I have struggled with the issues I've listed above in my youth and as an adult, and the COVID lockdown years didn't make it any easier. During that time, we all know that social restrictions helped mitigate the spread of the virus. Still, they had severe psychological consequences, including anxiety, depressive symptoms, loneliness, and isolation. Of course, we are a social bunch; many of us have spent much time inside bars and nightclubs; these places have historically been our safe havens. But, these conditions disrupted our social presence, communication, and daily routines, a big part of our community's mental health. Now that the bulk of the pandemic is over, I see many people struggling to regain their old social habits, leaving them isolated and alone.

The rise in extreme anti-LGBTQIA+ hate rhetoric, and the laws rapidly evolving around them across the United States from far-right extremists, is ugly and unrelenting. Their message is poisonous and a sideshow to distract from more pressing issues. We must be vocal and diligent about fighting for the rights of our LGBTQIA+ community. These bills endanger the safety of all queer people — and, especially, our mental health.

Yet, as if these issues weren't problematic enough, government funding for nonprofits dealing with mental health issues has dramatically decreased. The decrease in funding is because their new model needs to address long-term-based services. That is what I think is so crucial about Queer LifeSpace. It also provides free services to some of the most marginalized members of our community — queer transitional-age youth and older adults.

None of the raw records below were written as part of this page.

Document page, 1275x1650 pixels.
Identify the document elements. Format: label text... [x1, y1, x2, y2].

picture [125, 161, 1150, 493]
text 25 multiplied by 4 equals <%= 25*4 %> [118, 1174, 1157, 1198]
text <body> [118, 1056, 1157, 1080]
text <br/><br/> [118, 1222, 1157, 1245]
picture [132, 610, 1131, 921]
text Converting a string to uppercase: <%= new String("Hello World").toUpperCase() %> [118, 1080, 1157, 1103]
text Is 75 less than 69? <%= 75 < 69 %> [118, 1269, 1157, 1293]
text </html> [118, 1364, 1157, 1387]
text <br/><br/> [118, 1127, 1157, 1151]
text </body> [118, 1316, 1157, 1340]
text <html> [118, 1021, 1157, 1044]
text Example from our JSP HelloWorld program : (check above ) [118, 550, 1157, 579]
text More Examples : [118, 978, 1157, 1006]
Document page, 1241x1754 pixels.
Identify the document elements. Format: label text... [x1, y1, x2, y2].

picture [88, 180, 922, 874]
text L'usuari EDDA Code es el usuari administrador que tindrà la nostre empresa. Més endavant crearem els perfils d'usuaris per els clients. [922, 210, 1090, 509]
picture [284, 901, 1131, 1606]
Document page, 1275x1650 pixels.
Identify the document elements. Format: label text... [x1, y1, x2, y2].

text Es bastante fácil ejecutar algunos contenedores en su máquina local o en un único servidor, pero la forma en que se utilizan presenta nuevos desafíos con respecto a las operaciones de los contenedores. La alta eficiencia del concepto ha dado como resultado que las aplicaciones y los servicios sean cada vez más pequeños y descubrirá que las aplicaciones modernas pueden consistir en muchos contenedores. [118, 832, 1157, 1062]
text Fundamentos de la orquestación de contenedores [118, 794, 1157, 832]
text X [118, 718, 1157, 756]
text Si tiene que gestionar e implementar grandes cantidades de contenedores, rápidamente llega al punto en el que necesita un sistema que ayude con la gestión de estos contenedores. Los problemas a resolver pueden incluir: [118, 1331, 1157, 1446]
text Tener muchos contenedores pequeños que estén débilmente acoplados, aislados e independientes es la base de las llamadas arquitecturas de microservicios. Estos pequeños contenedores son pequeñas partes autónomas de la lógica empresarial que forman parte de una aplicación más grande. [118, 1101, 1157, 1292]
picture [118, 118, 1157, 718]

I am excited that Queer LifeSpace has two unique programs explicitly geared toward LGBTQIA+ youth. The new program, Outlandish, aims to bring LGBTQIA+ youth into nature for daylong hikes and other activities. The participants, accompanied by qualified adults, will be immersed in the natural world, where they can learn about themselves and the complex ecosystems around them. And the Rural Youth Outreach Program provides support for LGBTQIA+ youth in areas of California where there is limited or no access to queer-affirming resources in the local community. In addition, the program aims to connect with students who feel isolated and supports them by providing access to individual and group counseling.

Thanks to the heartfelt generosity of our community, including the monies raised at this year's Pride event, Queer LifeSpace will be able to expand services later this summer. This heightened capacity is presently under development and signifies its commitment to better serve the community's mental health needs. Earlier this month, Queer LifeSpace reopened its intake process for adults and anticipates being able to provide placements by August; you can get more information online here.

Queer LifeSpace recognizes that some community members urgently need help, and sometimes the best support might be found outside its agency. With this in mind, it makes thoughtful referrals to other trusted groups within its more comprehensive network. For this list, you can find more information online here.

Though San Francisco seems safe for the LGBTQIA+ community, we must stay diligent. We must be strong to help our brothers and sisters across the country. A healthy queer community is a productive one.

This year marks Miss Juanita MORE!'s 31st year as an active member of our community as a mother, civil rights activist, and philanthropist. She has long been a soldier in stilettos fighting on the frontlines for awareness and LGBTQ+ rights. Sharp and gorgeous, she pulls all those around her into her fashion fantasy for raising visibility and funds for queer community charities.